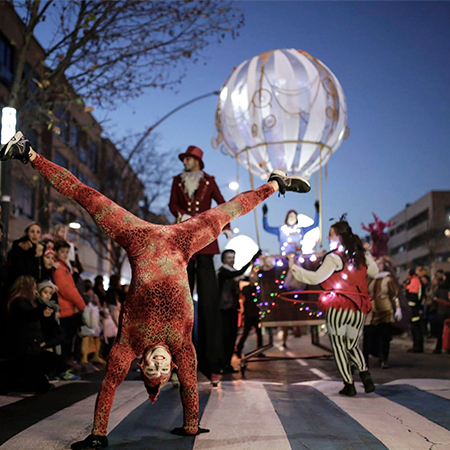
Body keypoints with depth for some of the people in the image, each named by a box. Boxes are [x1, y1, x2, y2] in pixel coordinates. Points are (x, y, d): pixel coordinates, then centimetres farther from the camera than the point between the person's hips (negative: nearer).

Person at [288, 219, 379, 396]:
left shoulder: (334, 257, -9)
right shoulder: (362, 256, 9)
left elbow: (316, 278, -15)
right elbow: (374, 272, 25)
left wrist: (294, 267, -10)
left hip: (337, 307, -6)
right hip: (358, 308, 6)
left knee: (338, 346, 5)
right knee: (353, 345, 19)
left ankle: (349, 385, 2)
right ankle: (365, 374, -3)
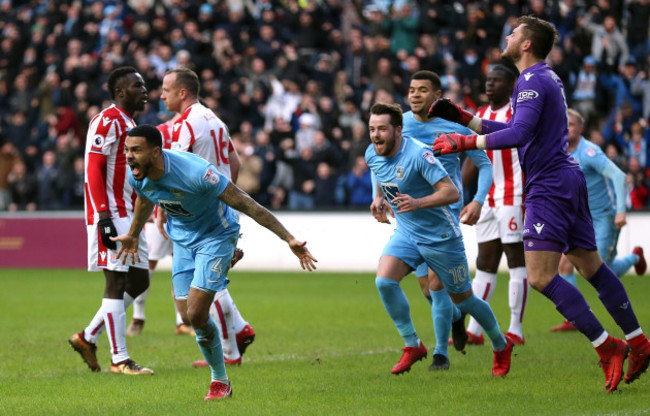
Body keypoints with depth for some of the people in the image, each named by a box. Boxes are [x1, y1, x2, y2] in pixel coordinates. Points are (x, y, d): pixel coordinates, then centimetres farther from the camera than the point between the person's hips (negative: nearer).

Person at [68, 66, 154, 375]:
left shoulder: (129, 124, 20)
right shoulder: (107, 121, -11)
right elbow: (93, 171, -17)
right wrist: (104, 218, -24)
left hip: (128, 215, 10)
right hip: (111, 215, -10)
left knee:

..........

Please give all the rows above as a JSON list of strings, one string per line, with blank lines and the pictures left out.

[
  "Body keypoints with depth for some of the people in the image, each named by a box. Boxes are [x1, y1, x2, y2] in pixel coordinates. Points are (x, y, d): pixel coordinates, then centimetres farther from the camera than the point between the person's hips (negative: nearer).",
  "Person at [288, 219, 379, 396]:",
  "left shoulder: (334, 257, -9)",
  "right shoulder: (362, 256, 9)",
  "left elbow: (316, 278, -15)",
  "right elbow: (374, 272, 25)",
  "left wrist: (294, 267, -10)",
  "left hip: (337, 307, -6)",
  "right hip: (358, 308, 6)",
  "left knee: (338, 346, 5)",
  "right knee: (353, 345, 19)",
  "left ankle: (349, 385, 2)",
  "right ankle: (365, 374, -3)",
  "Body keypoints with depth for some of the people in the image, each named by a box. Boxes are [x1, y1, x2, y2] in pixel coordinates. Points are (x, y, d): pixel coordinates, then centimetres farther from the camera than the point between the person's hips (negative: nearer).",
  "Person at [68, 66, 154, 375]:",
  "left shoulder: (129, 124, 20)",
  "right shoulder: (107, 121, -11)",
  "right elbow: (93, 171, -17)",
  "right wrist: (104, 218, -24)",
  "left hip: (128, 215, 10)",
  "right hip: (111, 215, -10)",
  "left knee:"
]